Ans: 23,568 (Twenty three thousand five hundred and sixty eight)

 

10.  What are the different fees for different purpose?

Ans: Click  “Information Center=>Forms=>Different Fee” button and then check the desired ones.

 

11.  What are the necessary documents/papers required for different activities of DGDA?

Ans: Click  “Information Center=>Forms=>Required Document for Different Activities” button.

 

12.  What are the prescribed forms for application of different activities?

Ans: Click “Information Center=>Forms=>Application Forms” button.

 

13.  In how many countries drugs are being exported from Bangladesh?

Ans: 87 countries.

 

14.  How many valid sources for importing raw material of Drugs?

Ans: 2550. For details please click  “Information Center=>List of Foreign Drugs”  button.

 

15.  How many FSC(Free Sales Certificate)  required for importation of Pharmaceutical Finished Product?

Ans: a) For Human Products –FSC  from country of Origin and one FSC out of any of the following countries.   (UK, USA, GERMANY, AUSTRALIA, FRANCE, SWITZERTLAND, JAPAN)

        b) For Veterinary Products- FSC from country of Origin and one FSC out of any of the 24 following countries.

        c) For Medical Devices—FSC from country of origin.

 

16. Where to submit complain related to drugs?

Ans: In Dhaka – DGDA Head Office

        In District- Office of the super intendent of Drugs.

 

17.  How much time needed to get retail Drug License and Manufacturing License of Drugs?

Ans:  2-3 months needed to get the Retail Drug License and 3-4 months needed to get a Manufacturing License of Drugs.

 

18.  Is it needed to take prior approval to import any Drug?

Ans:  Yes. Prior approval needed from DGDA to import any Drugs.

 

19. Does the government Control the price of the manufactured drugs?

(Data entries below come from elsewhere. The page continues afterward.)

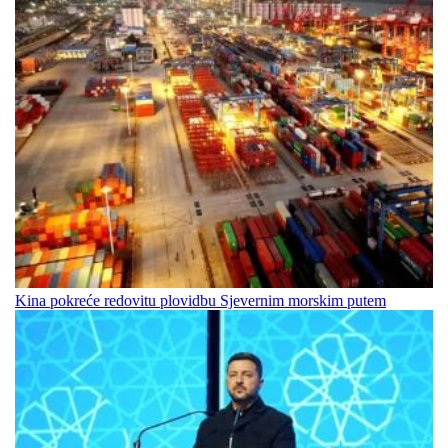
Kina pokreće redovitu plovidbu Sjevernim morskim putem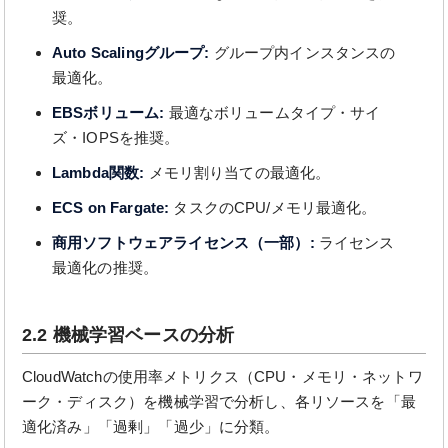
奨。
Auto Scalingグループ:
グループ内インスタンスの
最適化。
EBSボリューム:
最適なボリュームタイプ・サイ
ズ・IOPSを推奨。
Lambda関数:
メモリ割り当ての最適化。
ECS on Fargate:
タスクのCPU/メモリ最適化。
商用ソフトウェアライセンス（一部）:
ライセンス
最適化の推奨。
2.2 機械学習ベースの分析
CloudWatchの使用率メトリクス（CPU・メモリ・ネットワ
ーク・ディスク）を機械学習で分析し、各リソースを「最
適化済み」「過剰」「過少」に分類。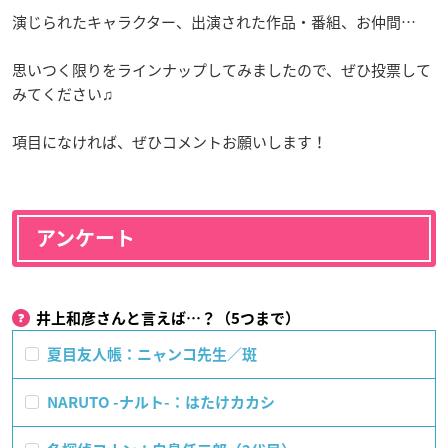
演じられたキャラクター、出演された作品・番組、お仲間…
思いつく限りをラインナップしてみましたので、ぜひ投票して
みてください♫
項目になければ、ぜひコメントお願いします！
アンケート
井上和彦さんと言えば…？（5つまで）
夏目友人帳：ニャンコ先生／斑
NARUTO -ナルト-：はたけカカシ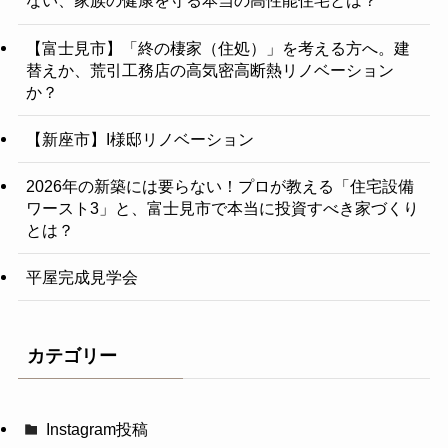
ない、家族の健康を守る本当の高性能住宅とは？
【富士見市】「終の棲家（住処）」を考える方へ。建
替えか、荒引工務店の高気密高断熱リノベーション
か？
【新座市】I様邸リノベーション
2026年の新築には要らない！プロが教える「住宅設備
ワースト3」と、富士見市で本当に投資すべき家づくり
とは？
平屋完成見学会
カテゴリー
Instagram投稿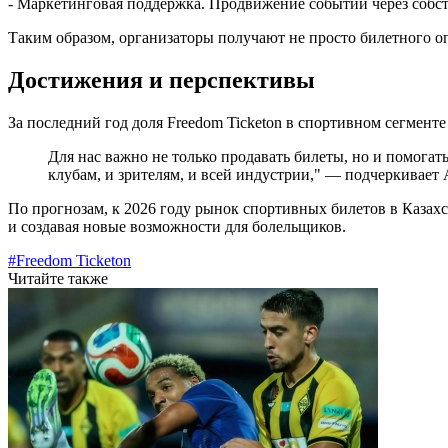
- Маркетинговая поддержка. Продвижение событий через собст
Таким образом, организаторы получают не просто билетного о
Достижения и перспективы
За последний год доля Freedom Ticketon в спортивном сегмент
Для нас важно не только продавать билеты, но и помогат
клубам, и зрителям, и всей индустрии," — подчеркивает
По прогнозам, к 2026 году рынок спортивных билетов в Казахс
и создавая новые возможности для болельщиков.
#Freedom Ticketon
Читайте также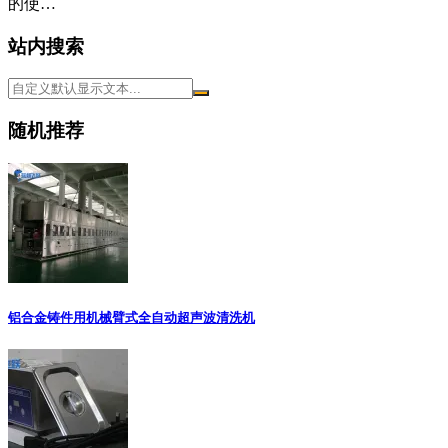
的使…
站内搜索
随机推荐
铝合金铸件用机械臂式全自动超声波清洗机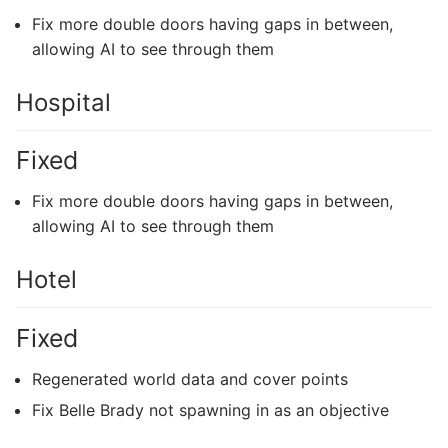
Fix more double doors having gaps in between,
allowing AI to see through them
Hospital
Fixed
Fix more double doors having gaps in between,
allowing AI to see through them
Hotel
Fixed
Regenerated world data and cover points
Fix Belle Brady not spawning in as an objective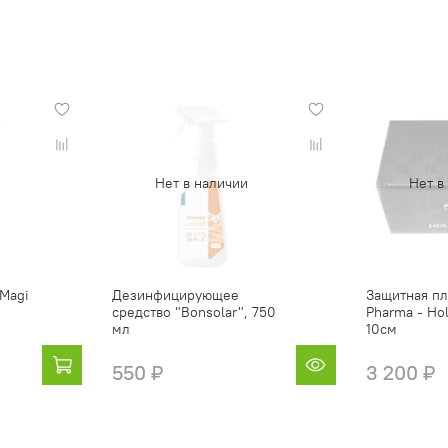
Нет в наличии
Нет в
 Magi
Дезинфицирующее
Защитная пл
средство "Bonsolar", 750
Pharma - Hol
мл
10см
550 ₽
3 200 ₽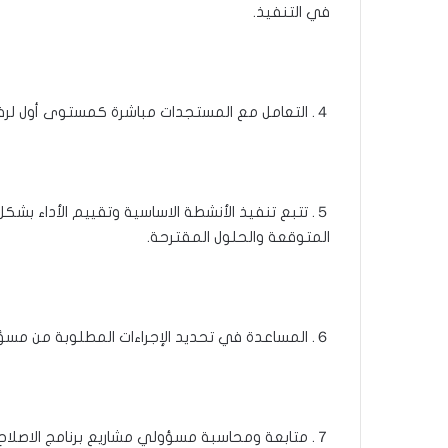
في التنفيذ.
４. التعامل مع المستجدات مباشرة كمستوى أول لرفع التقارير وحل المشكلات.
５. تتبع تنفيذ الأنشطة الاساسية وتقييم الأداء بش
المتوقعة والحلول المقترحة.
６. ‌المساعدة في تحديد الإجراءات المطلوبة من مسؤول المشروع في حال تلكؤ التنفيذ او حيوده عن المسار الصحيح.
７. ‌متابعة ومحاسبة مسؤولي مشاريع برنامج الاصلاح في حال التلكؤ في تحقيق الأهداف المقرة ضمن الجدول الزمني المعتمد.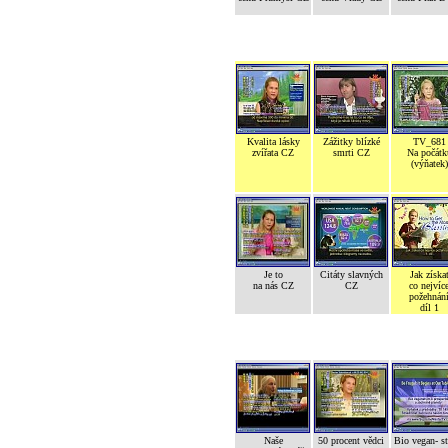
Kvalita lásky
Zážitky blízké
TV_681
zvířata CZ
smrti CZ
Na počátk
(výňatek)
Je to
Citáty slavných
Jak získa
na nás CZ
CZ
co nejvíc
požehnán
díl 1
Naše
50 procent vědci
Bio vegan- s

Ans: Government controls the price of 117 generic drug in specified dosage form. All imported medicines and all APIs produced in the country.

 

 

 

 

The Directorate General of Drug Administration under the Ministry of Health & Family Welfare, Government of the People's Republic of Bangladesh is the Drug Regulatory Authority of the country. This Directorate supervises and implements all prevailing Drug Regulations in the country and regulates all activities related to import, procurement of raw and packing materials, production and import of finished drugs, export, sale, pricing, etc. of all kinds of medicine including those of Ayurvedic, Unani, Herbal and Homoeopathic systems. At present, there are 271 Allopathic, 205 Ayurvedic, 268 Unani, 32 Herbal and 79 Homeopathic drug manufacturing companies in the country. The Directorate General of Drug Administration monitors and regulates all the activities of these 855 companies. The chief of the Directorate, designated as the Director General, is also empowered by the Govt. to act as the Licensing Authority (LA) of drugs for the purpose of issuing licenses to manufacture, store, sell, import and export drugs and medicines. At present, there are 55 district offices of the Directorate in the country. All officers of the Directorate function as "Drug Inspector" pursuant to the Drug Laws and assist the Licensing Authority for properly discharging his responsibilities. Besides, a number of Committees, such as Drug Control Committee (DCC), Standing Committee for procurement and import of raw materials and finished drugs, Pricing Committee and a number of other relevant Committees, which comprise of experts, are there to advise the Licensing Authority and to recommend to him matters related to drugs and medicines.